(HOW TO COMPLETE THIS TASK): Filter this data down to the lines that hold "людини", and copy them.
════════
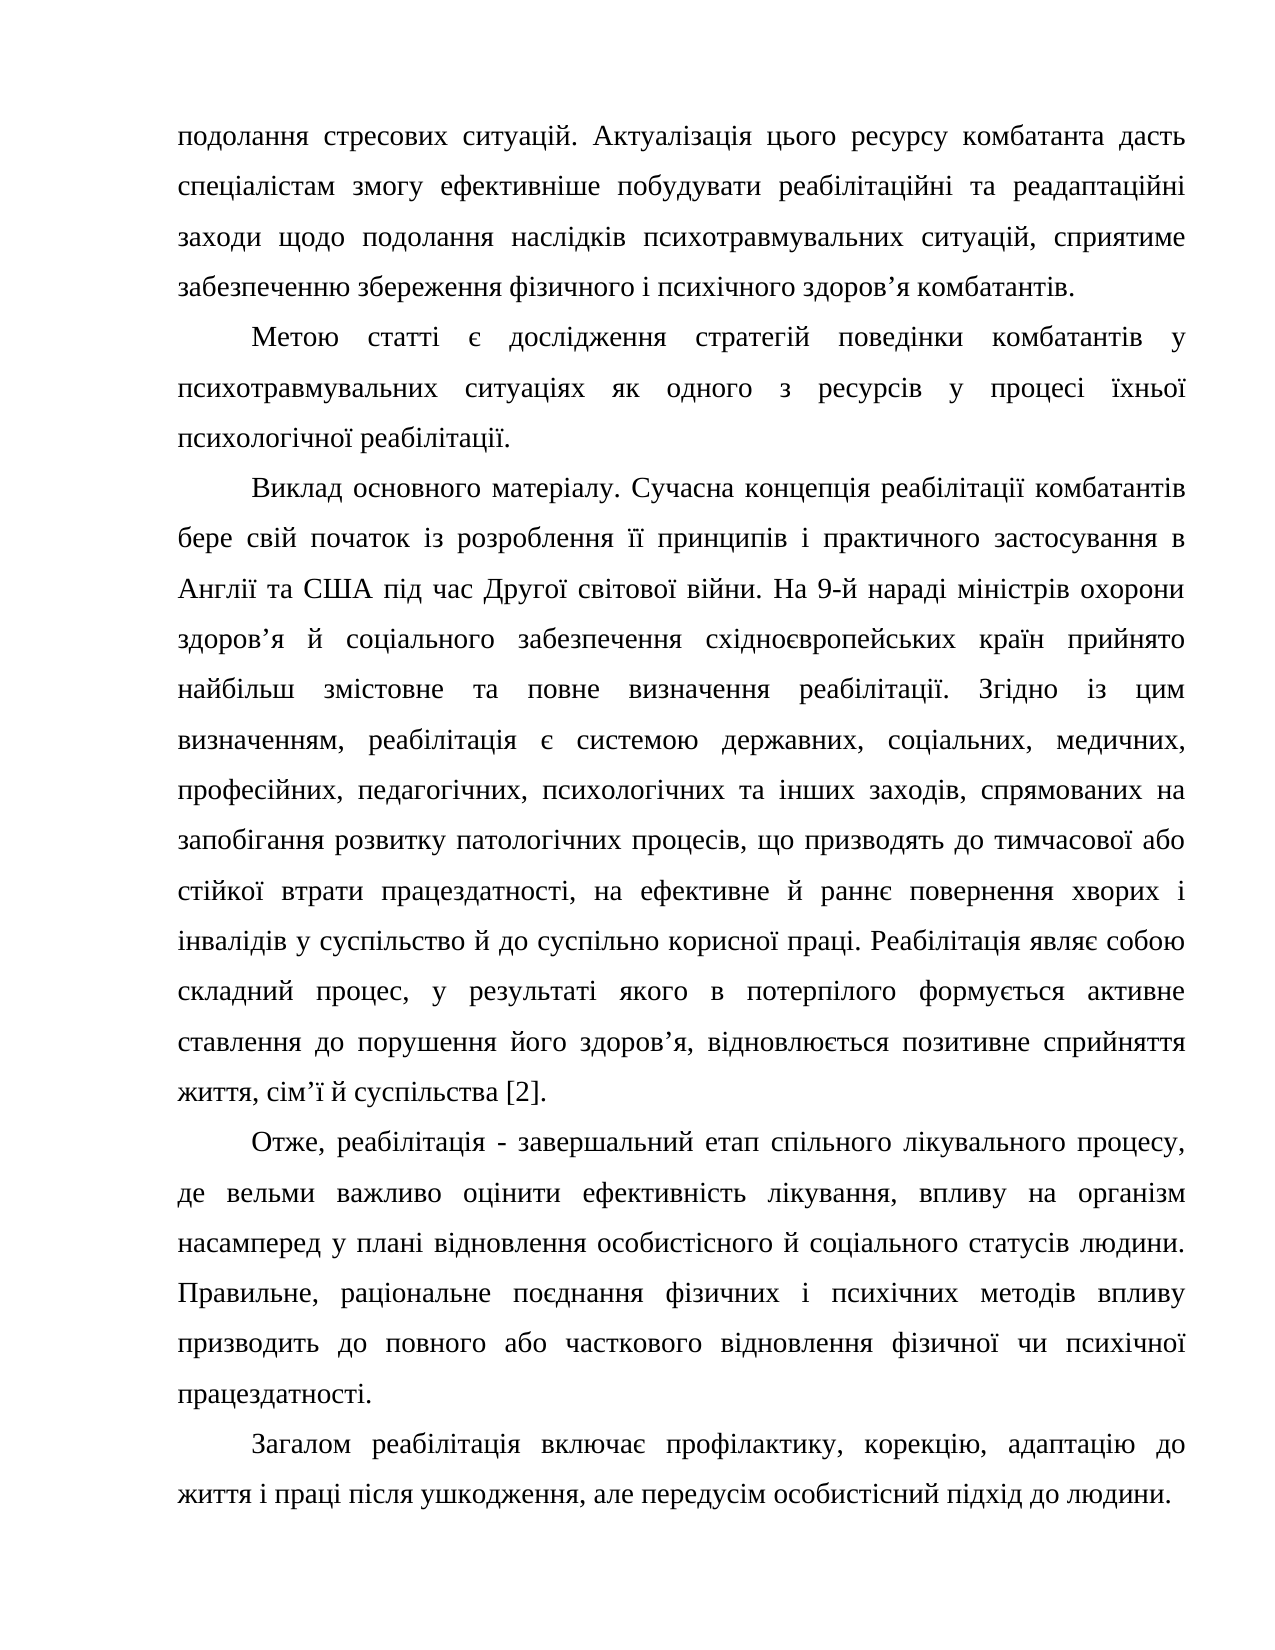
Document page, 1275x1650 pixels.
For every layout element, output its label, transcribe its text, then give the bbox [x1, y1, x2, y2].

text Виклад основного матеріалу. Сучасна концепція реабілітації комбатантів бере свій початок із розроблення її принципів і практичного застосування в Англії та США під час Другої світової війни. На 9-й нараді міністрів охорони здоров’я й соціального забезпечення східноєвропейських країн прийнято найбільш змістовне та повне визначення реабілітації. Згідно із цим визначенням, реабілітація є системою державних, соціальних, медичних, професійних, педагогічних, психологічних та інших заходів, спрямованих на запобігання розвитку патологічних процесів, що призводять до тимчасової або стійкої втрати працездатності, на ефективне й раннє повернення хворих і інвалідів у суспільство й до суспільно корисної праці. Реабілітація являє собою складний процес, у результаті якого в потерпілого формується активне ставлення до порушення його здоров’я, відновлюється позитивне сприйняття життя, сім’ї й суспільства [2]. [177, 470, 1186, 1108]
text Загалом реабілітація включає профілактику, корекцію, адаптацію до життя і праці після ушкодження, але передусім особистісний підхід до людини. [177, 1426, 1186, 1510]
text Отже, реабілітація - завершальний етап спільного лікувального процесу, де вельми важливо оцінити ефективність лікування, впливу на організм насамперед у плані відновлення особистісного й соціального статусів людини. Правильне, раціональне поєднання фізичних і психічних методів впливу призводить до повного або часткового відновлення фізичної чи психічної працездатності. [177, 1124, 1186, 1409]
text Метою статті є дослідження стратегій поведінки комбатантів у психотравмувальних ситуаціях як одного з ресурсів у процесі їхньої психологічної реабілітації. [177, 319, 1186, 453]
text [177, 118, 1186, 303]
════════
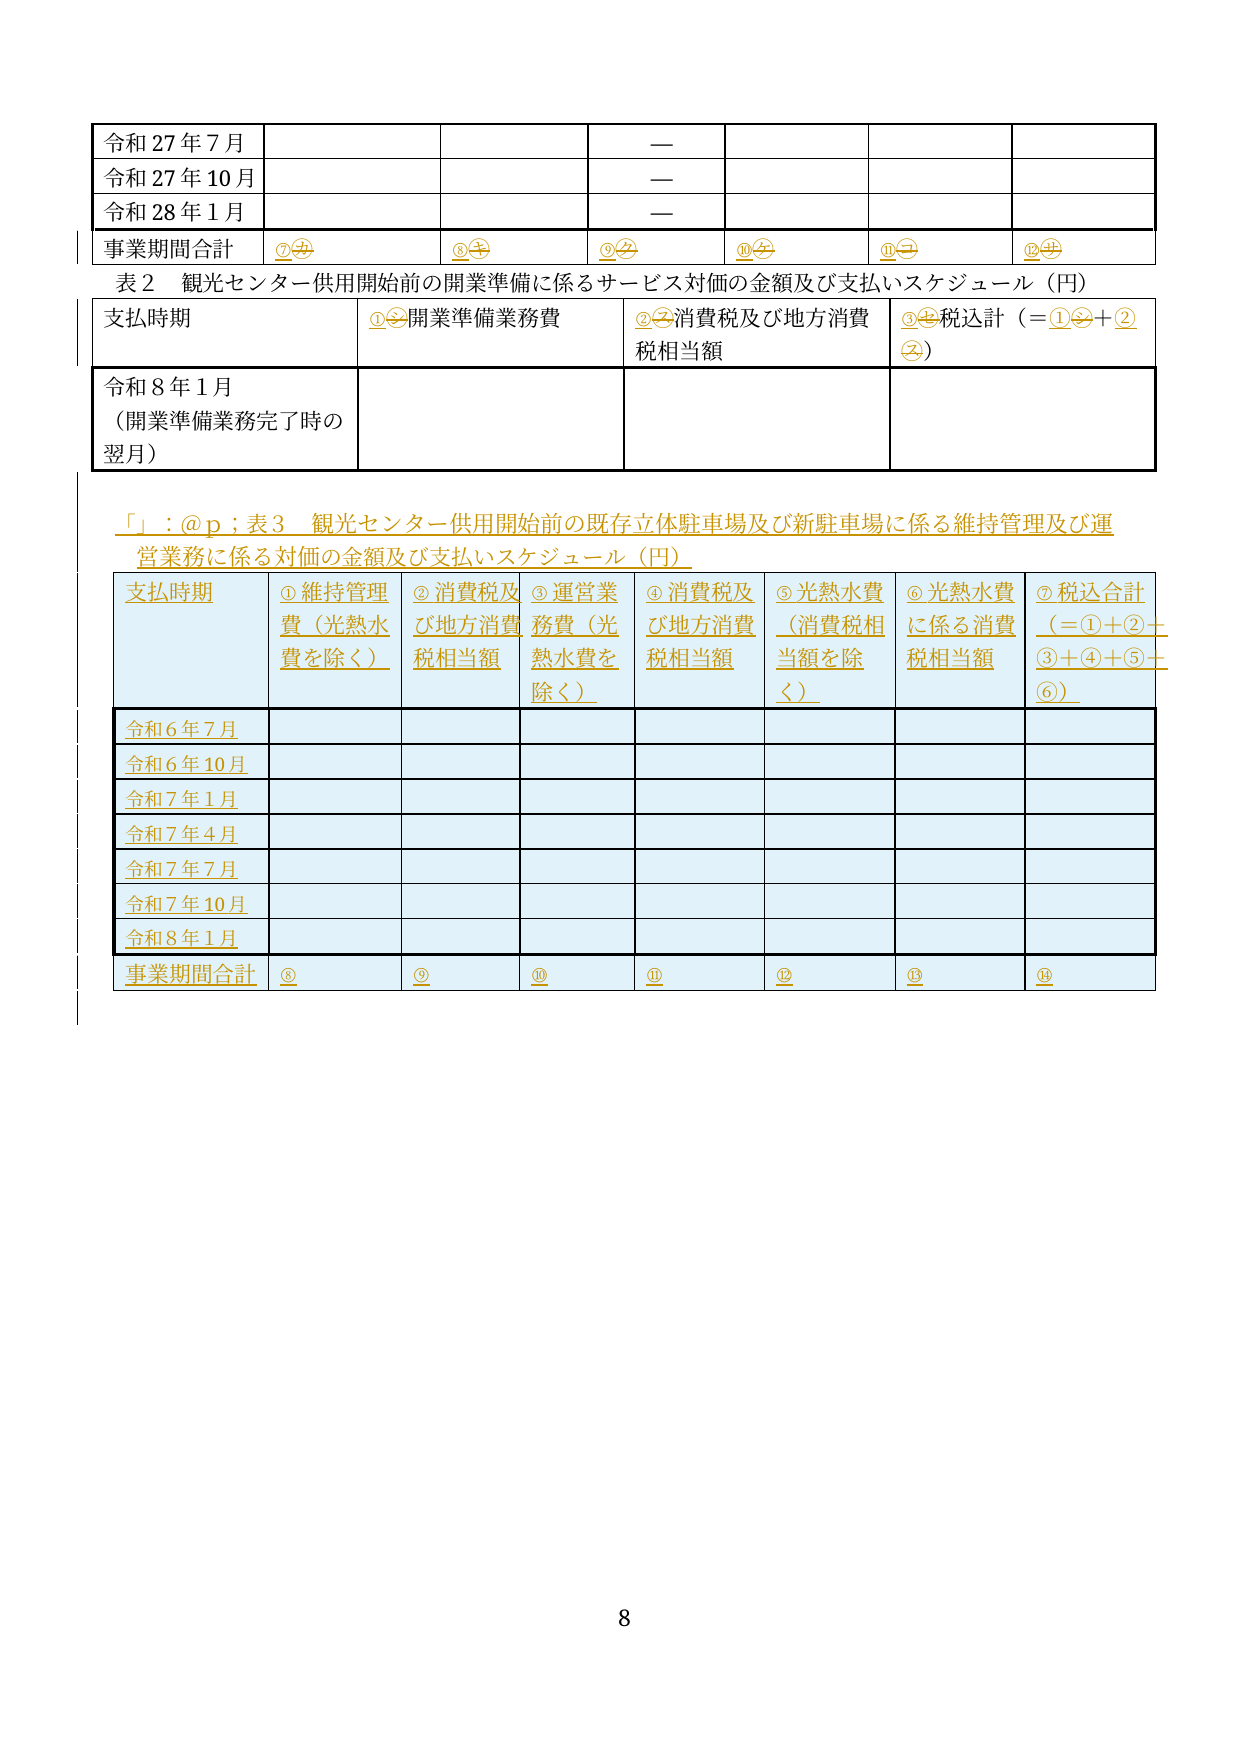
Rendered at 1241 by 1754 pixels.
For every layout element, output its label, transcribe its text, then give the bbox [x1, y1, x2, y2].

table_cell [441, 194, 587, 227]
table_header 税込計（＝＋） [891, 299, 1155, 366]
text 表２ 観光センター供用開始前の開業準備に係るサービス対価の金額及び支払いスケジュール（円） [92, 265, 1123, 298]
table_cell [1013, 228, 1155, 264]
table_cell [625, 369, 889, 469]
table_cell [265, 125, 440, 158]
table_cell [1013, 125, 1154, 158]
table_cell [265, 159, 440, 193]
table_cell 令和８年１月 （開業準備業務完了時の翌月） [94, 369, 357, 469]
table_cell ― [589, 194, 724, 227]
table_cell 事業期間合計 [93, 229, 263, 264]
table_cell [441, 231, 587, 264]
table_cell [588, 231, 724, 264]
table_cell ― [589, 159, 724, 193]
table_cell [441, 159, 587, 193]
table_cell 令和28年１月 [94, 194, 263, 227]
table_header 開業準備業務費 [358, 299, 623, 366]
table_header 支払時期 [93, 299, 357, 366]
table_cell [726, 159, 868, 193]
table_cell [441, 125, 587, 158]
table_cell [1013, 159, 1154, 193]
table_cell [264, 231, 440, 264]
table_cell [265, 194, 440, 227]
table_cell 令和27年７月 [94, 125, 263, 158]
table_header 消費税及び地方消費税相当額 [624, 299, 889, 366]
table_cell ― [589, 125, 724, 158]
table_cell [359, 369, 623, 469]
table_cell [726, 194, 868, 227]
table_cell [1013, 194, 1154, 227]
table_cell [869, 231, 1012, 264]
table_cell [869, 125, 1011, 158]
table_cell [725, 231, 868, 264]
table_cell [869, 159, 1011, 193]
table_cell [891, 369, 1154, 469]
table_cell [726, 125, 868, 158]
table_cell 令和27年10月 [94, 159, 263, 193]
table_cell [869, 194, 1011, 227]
════════
(ANSWER BOX):
text Загалом реабілітація включає профілактику, корекцію, адаптацію до життя і праці після ушкодження, але передусім особистісний підхід до людини. [177, 1426, 1186, 1510]
text Отже, реабілітація - завершальний етап спільного лікувального процесу, де вельми важливо оцінити ефективність лікування, впливу на організм насамперед у плані відновлення особистісного й соціального статусів людини. Правильне, раціональне поєднання фізичних і психічних методів впливу призводить до повного або часткового відновлення фізичної чи психічної працездатності. [177, 1124, 1186, 1409]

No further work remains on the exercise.